Problems of traditional pipelines solved by USD

I read a little bit on USD and think getting the basic gist of it. However, I struggle to identify which problems of traditional pipelines based on interchange formats like alembic get solved by USD?
When do pipelines become non-linear?

Thanks for your input!

Also curious to know more about it.

But so far the main pro of USD is that unlike FBX it’s an open format. For example right now while it’s possible to use Blender in gamedev it’s not optimal because it uses Collada instead of FBX SDK, which presents some… quirks when exporting to game engines. Blender can’t use FBX SDK because of license restrictions (on the side of Blender).

USD adoption would solve that, as Blender would be able to integrate it.

This will be a long post, but here goes.
This will mostly be about the pros of USD since I struggle to think of anything Alembic can do that USD cannot.
For background, I’ve been using Alembic at various levels for the last six years and USD at a fairly in depth level for the last two and a bit years.

  1. Alembic has limited composability.

Alembic only supports instancing and with 1.7, some form of overriding with layered alembics but that’s really where it ends. There’s also not much in the way of tooling for layered alembics, mainly because it came as studios were shifting to USD.

Meanwhile USD supports many forms of composition, including layers, references, instancing, overrides and variants.

This means you can create scenes where you reference multiple assets in, change materials on them and override any attribute.

  1. USD is extensible

When you use USD, you can create plugins for it to do things like represent your own data types, read other data formats or have asset resolvers.

A good example is that USD can read alembic files but expose them as if they were USD to begin with. So it means you can use many different file formats without needing to know the API for each one, or making importers , as long as someone writes the plugin.

For custom data types, it means you can define your own types in USD with their own API. For example your game engine may have something unique to it like a collision type. You can make this a concrete type in USD so you’re not having to try and figure out if a mesh is a regular mesh or a collision object.

In the case of custom resolvers, it means that you don’t need to use just regular file paths in USD. If your studio uses shotgun, or some other asset tracking system, USD can refer to those paths in their native format ie a url etc…

  1. Alembic has fewer things it can represent

Unlike Alembic, USD can describe anything from materials, character rigs, lights, node graphs etc…
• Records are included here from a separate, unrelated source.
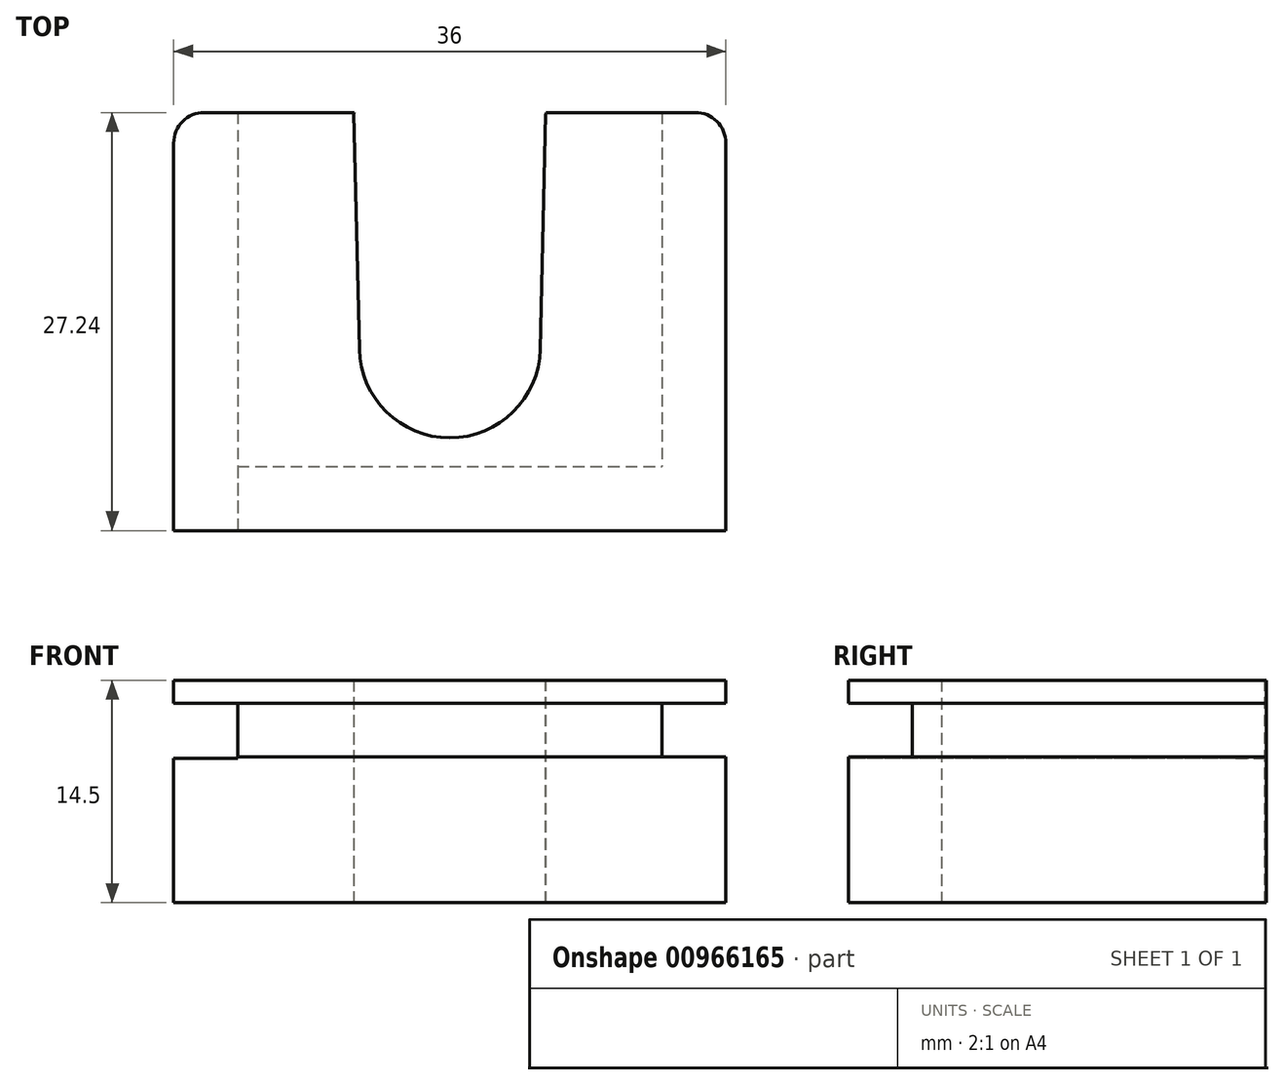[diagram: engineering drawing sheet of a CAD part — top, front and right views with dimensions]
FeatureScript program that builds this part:
annotation { "Feature Type Name" : "Feature", "Feature Type Description" : "" }
export const myFeature = defineFeature(function(context is Context, id is Id, definition is map)
    precondition{}
    {
        {
            var Q0;
            Q0=qCreatedBy(makeId("Top.planeOp"),FACE);
            var sketch = newSketch(context, id + "F0", { "sketchPlane" : qUnion([Q0])});
            skLineSegment(sketch, "E0.bottom", {"start": v(-18, -13.62) * mm, "end": v(18, -13.62) * mm});
            skLineSegment(sketch, "E0.top", {"start": v(-16, 13.62) * mm, "end": v(16, 13.62) * mm});
            skLineSegment(sketch, "E0.left", {"start": v(-18, -13.62) * mm, "end": v(-18, 11.62) * mm});
            skLineSegment(sketch, "E0.right", {"start": v(18, -13.62) * mm, "end": v(18, 11.62) * mm});
            skPoint(sketch, "E0.middle", {"position": v(0, 0) * mm});
            skCircle(sketch, "E1", {"center": v(0, -1.68) * mm, "radius": 5.9 * mm});
            skLineSegment(sketch, "E2", {"start": v(-6.25, 13.58) * mm, "end": v(6.25, 13.58) * mm});
            skLineSegment(sketch, "E3", {"start": v(-6.25, 13.58) * mm, "end": v(-5.9, -1.8) * mm});
            skLineSegment(sketch, "E4", {"start": v(6.25, 13.58) * mm, "end": v(5.9, -1.8) * mm});
            skPoint(sketch, "E5.visualSharp", {"position": v(-18, 13.62) * mm});
            skArc(sketch, "E5.filletArc", {"start": v(-16, 13.62) * mm, "mid": v(-17.41, 13.04) * mm, "end": v(-18, 11.62) * mm});
            skPoint(sketch, "E6.visualSharp", {"position": v(18, 13.62) * mm});
            skArc(sketch, "E6.filletArc", {"start": v(18, 11.62) * mm, "mid": v(17.41, 13.04) * mm, "end": v(16, 13.62) * mm});
            skSolve(sketch);
        }
        {
            var Q0;
            Q0 = qSketchRegion(id + "F0", true);
            extrude(context, id + "F1", {"entities" : qUnion([Q0]), "depth" : 14.5 * mm, "offsetDistance" : 25 * mm});
        }
        {
            var Q0;
            Q0=makeQuery(id+"F1.opExtrude","SWEPT_FACE",FACE,{"disambiguationData":[OSD([sQuery(id+"F0.wireOp",EDGE,"E0.top")])]});
            var sketch = newSketch(context, id + "F2", { "sketchPlane" : qUnion([Q0])});
            skLineSegment(sketch, "E7.bottom", {"start": v(6.23, 0) * mm, "end": v(-6.27, 0) * mm});
            skLineSegment(sketch, "E7.top", {"start": v(6.23, 14.5) * mm, "end": v(-6.27, 14.5) * mm});
            skLineSegment(sketch, "E7.left", {"start": v(6.23, 0) * mm, "end": v(6.23, 14.5) * mm});
            skLineSegment(sketch, "E7.right", {"start": v(-6.27, 0) * mm, "end": v(-6.27, 14.5) * mm});
            skSolve(sketch);
        }
        {
            var Q0;
            Q0=makeQuery(id+"F2.imprint","IMPRINT",FACE,{"disambiguationData":[TD([[makeQuery(id+"F2.imprint","IMPRINT",EDGE,{"derivedFrom":sQuery(id+"F2.wireOp",EDGE,"E7.bottom")}),-1.0]])]});
            extrude(context, id + "F3", {"entities" : qUnion([Q0]), "operationType" : NewBodyOperationType.REMOVE, "oppositeDirection" : true, "depth" : 0.1 * mm, "offsetDistance" : 25 * mm});
        }
        {
            var Q0;
            Q0=makeQuery(id+"F1.opExtrude","SWEPT_FACE",FACE,{"disambiguationData":[OSD([sQuery(id+"F0.wireOp",EDGE,"E0.right")])]});
            var sketch = newSketch(context, id + "F4", { "sketchPlane" : qUnion([Q0])});
            skLineSegment(sketch, "E8.bottom", {"start": v(13.62, 9.5) * mm, "end": v(-13.63, 9.5) * mm});
            skLineSegment(sketch, "E8.top", {"start": v(13.62, 13) * mm, "end": v(-13.63, 13) * mm});
            skLineSegment(sketch, "E8.left", {"start": v(13.62, 9.5) * mm, "end": v(13.62, 13) * mm});
            skLineSegment(sketch, "E8.right", {"start": v(-13.63, 9.5) * mm, "end": v(-13.63, 13) * mm});
            skSolve(sketch);
        }
        {
            var Q0;
            Q0=makeQuery(id+"F4.imprint","IMPRINT",FACE,{"disambiguationData":[TD([[makeQuery(id+"F4.imprint","IMPRINT",EDGE,{"derivedFrom":sQuery(id+"F4.wireOp",EDGE,"E8.bottom")}),-1.0]])]});
            extrude(context, id + "F5", {"entities" : qUnion([Q0]), "operationType" : NewBodyOperationType.REMOVE, "oppositeDirection" : true, "depth" : 4.17 * mm, "offsetDistance" : 25 * mm});
        }
        {
            var Q0;
            Q0=makeQuery(id+"F1.opExtrude","SWEPT_FACE",FACE,{"disambiguationData":[OSD([sQuery(id+"F0.wireOp",EDGE,"E0.left")])]});
            var sketch = newSketch(context, id + "F6", { "sketchPlane" : qUnion([Q0])});
            skLineSegment(sketch, "E9.bottom", {"start": v(-13.63, 9.4) * mm, "end": v(13.62, 9.4) * mm});
            skLineSegment(sketch, "E9.top", {"start": v(-13.63, 13) * mm, "end": v(13.62, 13) * mm});
            skLineSegment(sketch, "E9.left", {"start": v(-13.63, 9.4) * mm, "end": v(-13.63, 13) * mm});
            skLineSegment(sketch, "E9.right", {"start": v(13.62, 9.4) * mm, "end": v(13.62, 13) * mm});
            skSolve(sketch);
        }
        {
            var Q0;
            Q0=makeQuery(id+"F6.imprint","IMPRINT",FACE,{"disambiguationData":[TD([[makeQuery(id+"F6.imprint","IMPRINT",EDGE,{"derivedFrom":sQuery(id+"F6.wireOp",EDGE,"E9.bottom")}),1.0]])]});
            extrude(context, id + "F7", {"entities" : qUnion([Q0]), "operationType" : NewBodyOperationType.REMOVE, "oppositeDirection" : true, "depth" : 4.17 * mm, "offsetDistance" : 25 * mm});
        }
        {
            var Q0;
            Q0=makeQuery(id+"F1.opExtrude","SWEPT_FACE",FACE,{"disambiguationData":[OSD([sQuery(id+"F0.wireOp",EDGE,"E0.bottom")])]});
            var sketch = newSketch(context, id + "F8", { "sketchPlane" : qUnion([Q0])});
            skLineSegment(sketch, "E10.bottom", {"start": v(-13.83, 13) * mm, "end": v(13.83, 13) * mm});
            skLineSegment(sketch, "E10.top", {"start": v(-13.83, 9.5) * mm, "end": v(13.83, 9.5) * mm});
            skLineSegment(sketch, "E10.left", {"start": v(-13.83, 13) * mm, "end": v(-13.83, 9.5) * mm});
            skLineSegment(sketch, "E10.right", {"start": v(13.83, 13) * mm, "end": v(13.83, 9.5) * mm});
            skSolve(sketch);
        }
        {
            var Q0;
            Q0=makeQuery(id+"F8.imprint","IMPRINT",FACE,{"disambiguationData":[TD([[makeQuery(id+"F8.imprint","IMPRINT",EDGE,{"derivedFrom":sQuery(id+"F8.wireOp",EDGE,"E10.bottom")}),-1.0]])]});
            extrude(context, id + "F9", {"entities" : qUnion([Q0]), "operationType" : NewBodyOperationType.REMOVE, "oppositeDirection" : true, "depth" : 4.17 * mm, "offsetDistance" : 25 * mm});
        }
    });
  1. USD is easier to use as an API

If you ever have had to interact with the Alembic API, it can be pretty gnarly. USD has a much nicer and simpler API to use.

  1. USD can be read by humans

Alembic only has a binary representation. USD has both a binary and text representation. You can convert between them so if you need to debug something, you can just open USD in a text editor.

  1. USD can be packaged up

With a .usdz file you can package up your entire scene and share it. So all your textures, Scene, etc…

And you can read this file like any other usd file without needing to extract it.

  1. USD is viewable in augmented reality

Without doing any work, you can load a usd file on any iOS device and view the models in AR. It’s a small thing for many studios, but it’s great to see your assets that way and potentially use them to review it.

  1. USD comes with Hydra

Hydra is a rendering middle man layer that lets you render any scene backend with any renderer, provided they have written the integration.

By default it comes with support for a USD backend and an OpenGL renderer called Storm, but you can just as easily render the same scene with Karma, 3Delight, Embree, Radeon pro render, etc… by just installing a plugin and switching a toggle.

There are quite a few more advantages to using USD but I won’t go in to them. Instead I’ll mention the biggest disadvantage:

It’s relatively newer and support for it across applications is limited unless you’re willing to compile plugins yourself.

That said, it is gaining massive amounts of support quickly with many film studios making the jump, and the big off the shelf game engines getting support.

By next year most of the big applications in this space will have USD support built in natively.


At a very basic level you can think of USD as Photoshop Layers for 3D data, plus the composition possibilities of software like Substance Designer, Nuke, etc.

Every alteration, including component level edits, could be stored in a separate file that one artist could publish to without blocking another. This network of data/edits could then be inherited, overwritten, and/or grouped into variants.